-- Passage to read follows --

Thanks to the lovely people at Best Buy we find ourselves enjoying a tasty meal in the VIP area of the O2 before the show. It’s all very civilised and grown up, very fitting for a band now a mainstay among parents rather than their rebellious offspring. Bon Jovi are certainly an institution, so let’s see how they fair in a giant dome crammed with their rabid fanbase. (Hint- they do well)
But to get to Bon Jovi, we must first endure Kid Rock. His blending of terrible rap and even worse country-metal music was at least slightly relevant back in the bad old days of nu-metal. He’s not even that any more. He’s a dinosaur. He has become bloated (musically – he still looks like a trailer park meth addict) and needs to be hit by some kind of metiorite. Or a truck. I’m not bothered.
Swaggering around the stage in a series of stupid hats, backed up by a band of clearly talented, but slightly bored looking musicians, he plows his now almost exclusively country furrow to a venue that is not interested. People are here for Bon Jovi. Kid Rock is like an excitable muzak tannoy, allowing people to take their seats without silence. At one point he goes around the stage playing all the instruments. This would be impressive if he was good at them, but he plays to about the same level as a talented teenager in a school-age rock band.
With the audience not exactly warmed by this act, we await Bon Jovi. Best Buy’s corporate box is in a great location, overlooking the stage, but this view is traded off by the most overpriced beer I have ever seen in a venue. £4.80 for a bottle of Becks. VIP – Very Immoderate Prices (Yes, I used thesaurus.com for that)

-- Passage to read concluded --
-- Raw data follows --

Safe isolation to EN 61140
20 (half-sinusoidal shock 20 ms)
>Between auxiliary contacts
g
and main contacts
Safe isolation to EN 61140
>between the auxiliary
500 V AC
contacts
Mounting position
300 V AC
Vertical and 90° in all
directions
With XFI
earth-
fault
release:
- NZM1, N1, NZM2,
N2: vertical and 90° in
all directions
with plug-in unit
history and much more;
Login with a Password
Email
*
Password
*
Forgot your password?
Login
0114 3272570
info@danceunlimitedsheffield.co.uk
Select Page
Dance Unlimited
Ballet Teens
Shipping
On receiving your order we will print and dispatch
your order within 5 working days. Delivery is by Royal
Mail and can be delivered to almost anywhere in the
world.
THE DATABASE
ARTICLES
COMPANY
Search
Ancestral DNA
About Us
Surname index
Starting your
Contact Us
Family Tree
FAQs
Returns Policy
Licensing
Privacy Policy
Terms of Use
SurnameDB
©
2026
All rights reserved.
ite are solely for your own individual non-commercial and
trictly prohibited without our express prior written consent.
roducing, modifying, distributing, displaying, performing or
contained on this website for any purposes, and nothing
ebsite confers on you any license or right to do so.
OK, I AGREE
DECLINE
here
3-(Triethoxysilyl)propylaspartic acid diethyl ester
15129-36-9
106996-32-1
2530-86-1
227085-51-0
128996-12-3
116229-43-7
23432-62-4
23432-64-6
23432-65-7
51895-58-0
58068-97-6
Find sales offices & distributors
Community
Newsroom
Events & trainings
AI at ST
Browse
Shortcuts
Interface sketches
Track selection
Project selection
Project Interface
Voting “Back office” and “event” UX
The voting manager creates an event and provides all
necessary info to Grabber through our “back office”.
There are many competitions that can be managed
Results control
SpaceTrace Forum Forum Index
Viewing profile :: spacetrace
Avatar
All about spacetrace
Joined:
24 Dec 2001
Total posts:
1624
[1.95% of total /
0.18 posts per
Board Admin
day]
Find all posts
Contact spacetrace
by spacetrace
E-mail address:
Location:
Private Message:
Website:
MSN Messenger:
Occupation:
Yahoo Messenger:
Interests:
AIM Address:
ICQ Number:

-- Raw data concluded --

*Exercise prompt:* Reproduce the concert review word for word, starting at "Swaggering around the" and ending at "thesaurus.com for that)". The material here is separate from the concert review and not part of it.

*Task answer:*
Swaggering around the stage in a series of stupid hats, backed up by a band of clearly talented, but slightly bored looking musicians, he plows his now almost exclusively country furrow to a venue that is not interested. People are here for Bon Jovi. Kid Rock is like an excitable muzak tannoy, allowing people to take their seats without silence. At one point he goes around the stage playing all the instruments. This would be impressive if he was good at them, but he plays to about the same level as a talented teenager in a school-age rock band.
With the audience not exactly warmed by this act, we await Bon Jovi. Best Buy’s corporate box is in a great location, overlooking the stage, but this view is traded off by the most overpriced beer I have ever seen in a venue. £4.80 for a bottle of Becks. VIP – Very Immoderate Prices (Yes, I used thesaurus.com for that)